Promueven multas por animales sueltos en Río Negro: la sugerencia si no encuentran al dueño
Los accidentes de tránsito en las rutas como consecuencia de animales sueltos son muchos más comunes de lo que se piensa. Y si bien hay una ley que regula ciertas cuestiones, como los alambrados en los campos y lo que implica el traslado que se hace de a pie cuando es por pastoreo, ciertos sectores sostienen que se necesita un tratado mucho más profundo.
Río Negro está adherida a través de la Ley S Nº 2942, recordó el portal NoticiasNet. Sin embargo, a través del legislador de ARI-Cambiemos, Javier Acevedo, se ingresó un proyecto para penalizar a los dueños de animales que generen accidentes en las rutas de la provincia. Incluso la captura de los animales que deambulan.
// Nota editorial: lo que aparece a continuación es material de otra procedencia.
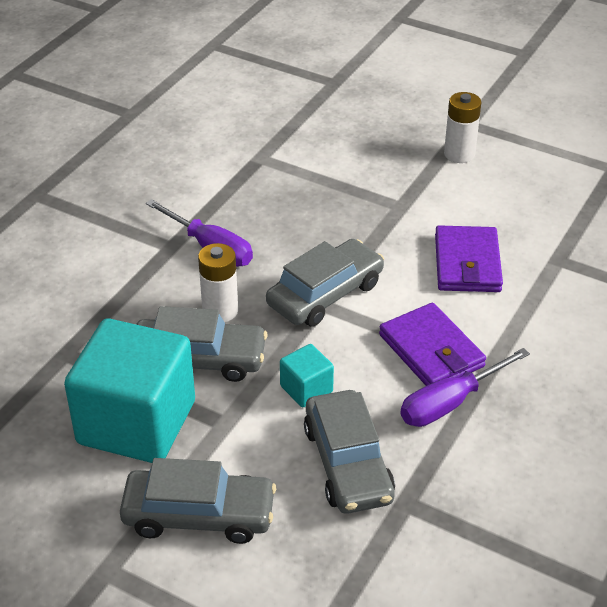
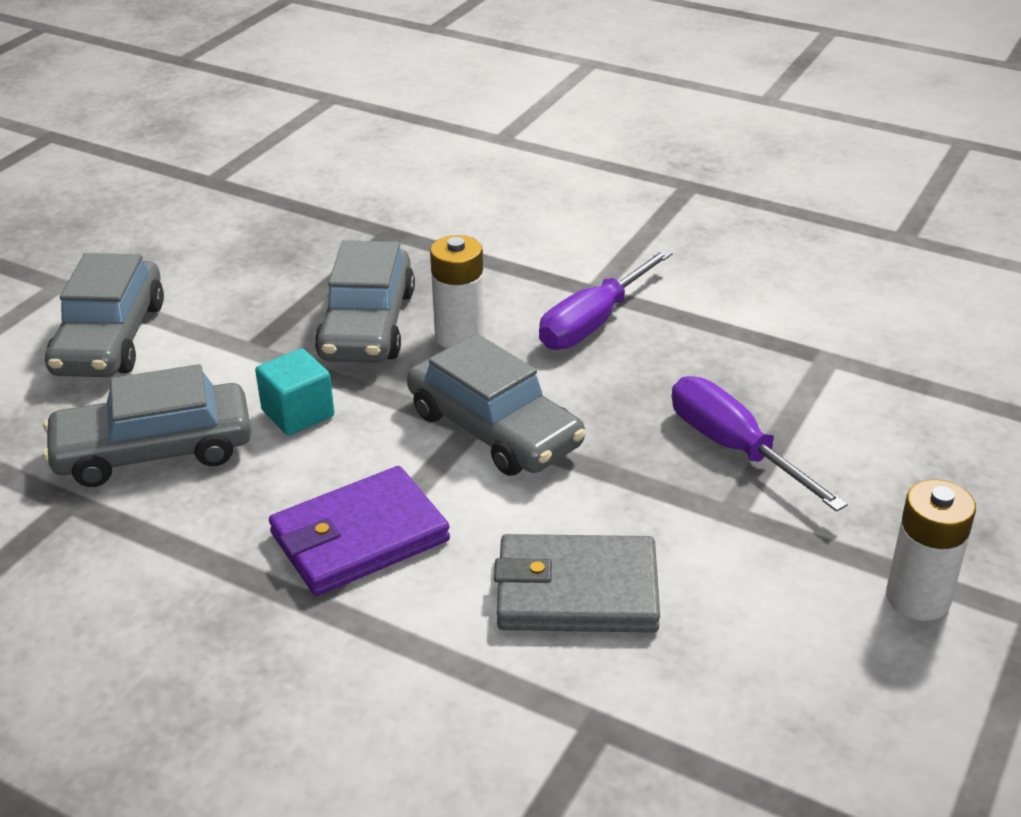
camera: 90 degrees right, 5 degrees down
(136, 422) = (265, 287): turquoise cube -> none
(450, 403) = (242, 553): purple screwdriver -> purple screwdriver (733, 448)
(467, 263) = (576, 591): purple wallet -> grey wallet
Un tratado que busca acercarse a normas que tiene Neuquén, por ejemplo, que en la Ley 2448 habla de la captura y depósito de animales sueltos.
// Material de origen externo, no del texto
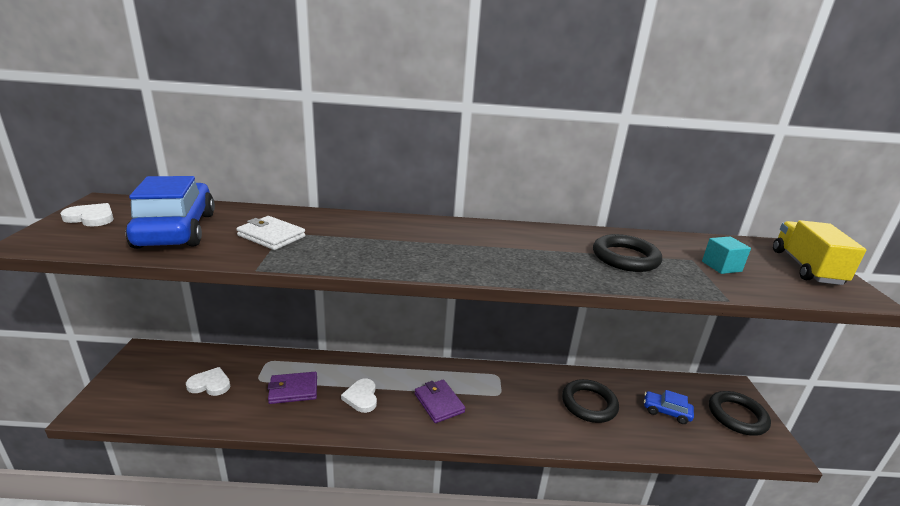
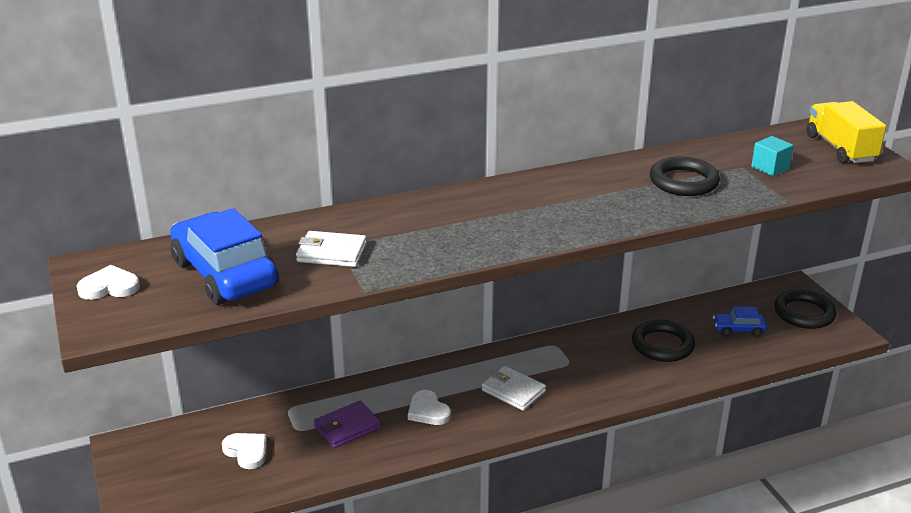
camera: 20 degrees left, 5 degrees up
(210, 384) = (247, 451): white heart -> white heart turned 60 degrees clockwise
(439, 403) = (513, 391): purple wallet -> white wallet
Esto tiene como objetivo “establecer el procedimiento para la aplicación de los arts. 25 inc. g) y 48 inciso s) de la Ley Nacional de Tránsito N° 24.449, a la que nuestra Provincia adhirió por Ley S Nº2942”.
En su artículo dos, reza: “Constatada la existencia de animales sueltos en la vía pública, y que éstos representen un riesgo para la seguridad de las personas y/o bienes, se labrará acta de infracción por la autoridad de aplicación, debiendo además procederse a la captura de los animales, y su inmediato traslado al fundo donde se encuentre la persona propietaria, poseedora o guardiana de los mismos”.
“Si no fuera posible identificar a la persona responsable de los mismos, los animales serán capturados y transportados al lugar que se designe para su depósito transitorio, donde deberán permanecer hasta su retiro por parte del propietario, poseedor o guardador”, subraya.
Por otro lado, se indica que los dueños de animales incautados deberán acreditar que les pertenecen y, previo pago de una multa, llevárselos. En el caso de que no aparezca nadie a reclamarlos, transcurrido un tiempo X, el Estado provincial tendrá la facultad de poder venderlos a sobre cerrado, subastarlos o, en el caso de que sean aptos para consumo humano, donados a escuelas y hospitales.